We present new proper motions for the apparently massive, young stars at the Galactic Center, based on observations obtained with the Keck laser guide star-adaptive optics (LGS-AO) system. Our proper motion measurements now have uncertainties of only 1-2 km/s, thanks to the LGS-AO observations that have allowed us to retroactively increase the accuracy, by a factor of ~10, and precision of over 10 years of speckle astrometry. With new proper motions, we explore the origin of these young stars, which is challenging given that the strong tidal forces of the supermassive black hole should suppress star formation. Their presence, however, may be explained either by star formation in an accretion disk or as the remnants of a massive stellar cluster which spiraled in via dynamical friction. Earlier stellar velocity vectors were used to postulate that all the young stars resided in two counter-rotating stellar disks, which would be consistent with both of the above formation scenarios. Our precise proper motions allow us, for the first time, to constrain the true orbit of each individual star and test the hypothesis that the massive stars reside in two counter-rotating stellar disks. We find that all 9 of the young stars in this study previously proposed to lie on the inner disk exhibit orbital constraints consistent with such a disk.

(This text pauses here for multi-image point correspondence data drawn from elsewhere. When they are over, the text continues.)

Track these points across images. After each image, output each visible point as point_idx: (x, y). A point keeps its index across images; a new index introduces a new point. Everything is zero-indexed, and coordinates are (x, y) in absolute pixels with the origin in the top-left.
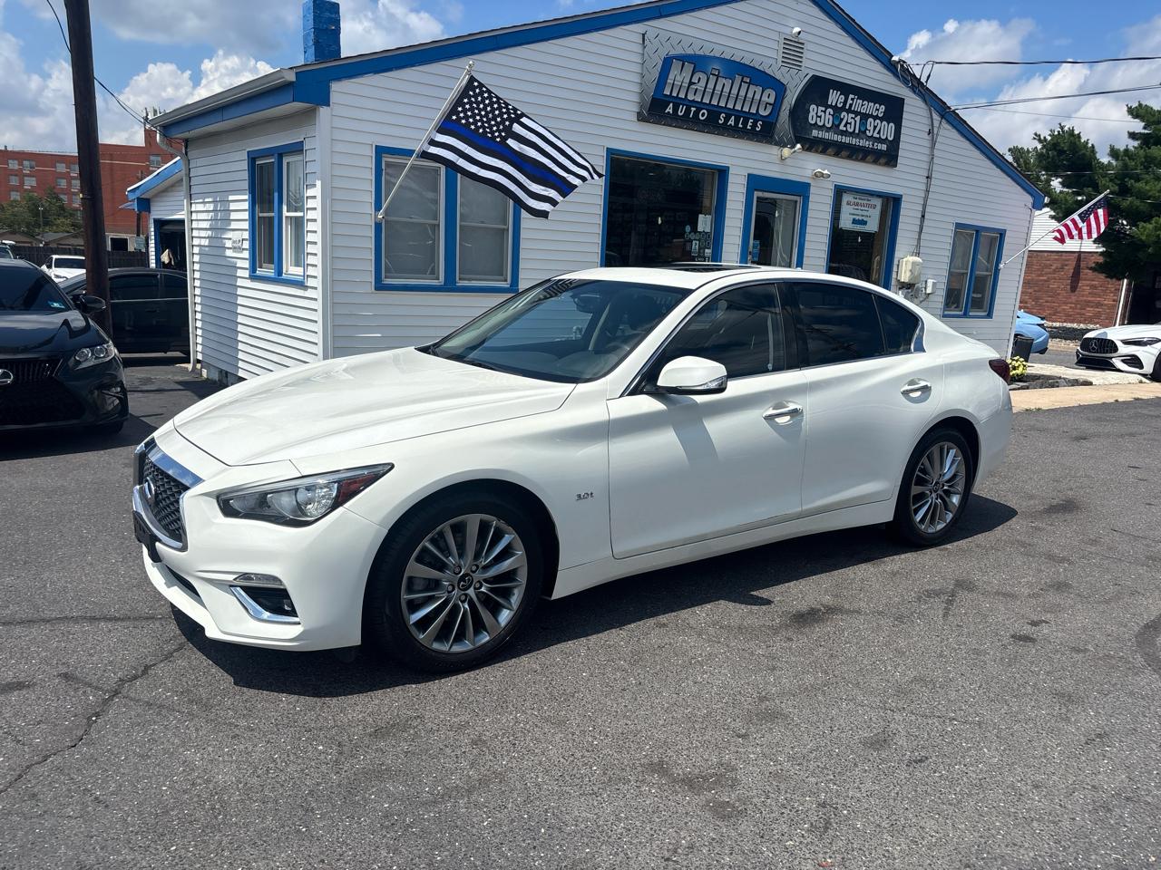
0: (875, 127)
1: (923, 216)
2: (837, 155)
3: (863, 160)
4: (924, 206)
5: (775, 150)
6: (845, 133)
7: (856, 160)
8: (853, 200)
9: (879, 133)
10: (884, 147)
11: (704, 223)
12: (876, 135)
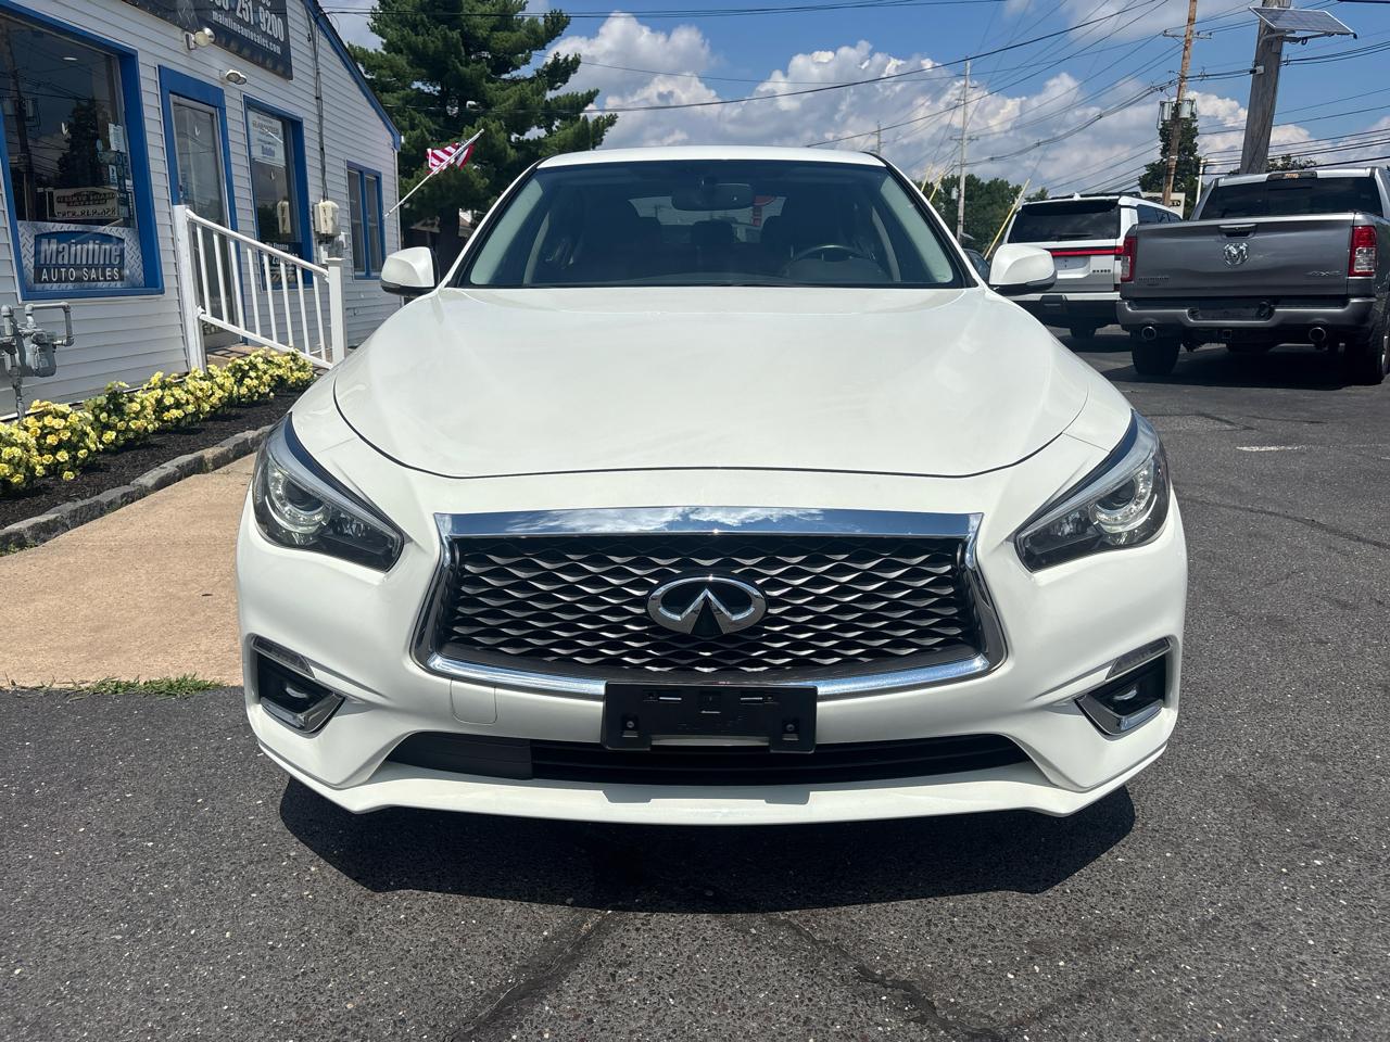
0: (267, 20)
1: (322, 149)
2: (238, 53)
3: (262, 65)
4: (321, 135)
5: (177, 33)
6: (240, 21)
7: (257, 64)
8: (257, 120)
9: (271, 29)
10: (277, 49)
11: (116, 138)
12: (269, 32)
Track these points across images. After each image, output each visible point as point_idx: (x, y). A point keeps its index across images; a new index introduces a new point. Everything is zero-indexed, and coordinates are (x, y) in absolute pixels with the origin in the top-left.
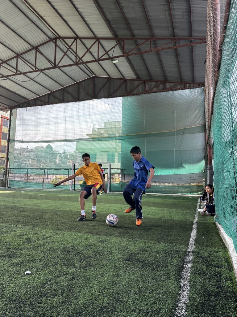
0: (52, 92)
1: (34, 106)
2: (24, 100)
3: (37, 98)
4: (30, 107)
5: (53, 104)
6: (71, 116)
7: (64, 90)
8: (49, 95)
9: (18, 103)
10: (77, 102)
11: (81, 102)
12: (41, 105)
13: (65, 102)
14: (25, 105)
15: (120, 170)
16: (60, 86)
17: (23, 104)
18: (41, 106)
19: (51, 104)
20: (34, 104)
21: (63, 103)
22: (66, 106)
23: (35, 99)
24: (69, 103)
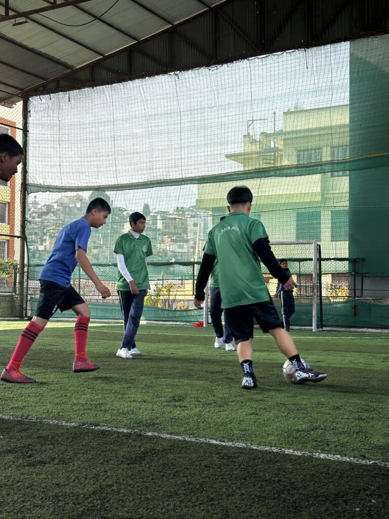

On the other hand, of the 3 stars in this study previously proposed to lie in the outer disk, 2 exhibit inclinations that are inconsistent with such a disk, bringing into question the exsitance of the outer disk. Additionally, most stars in the inner disk have eccentric orbits. Although infalling cluster formation scenarios allow for eccentric orbits, accretion disk formation scenarios typically imply circular orbits, which is not supported by the observations.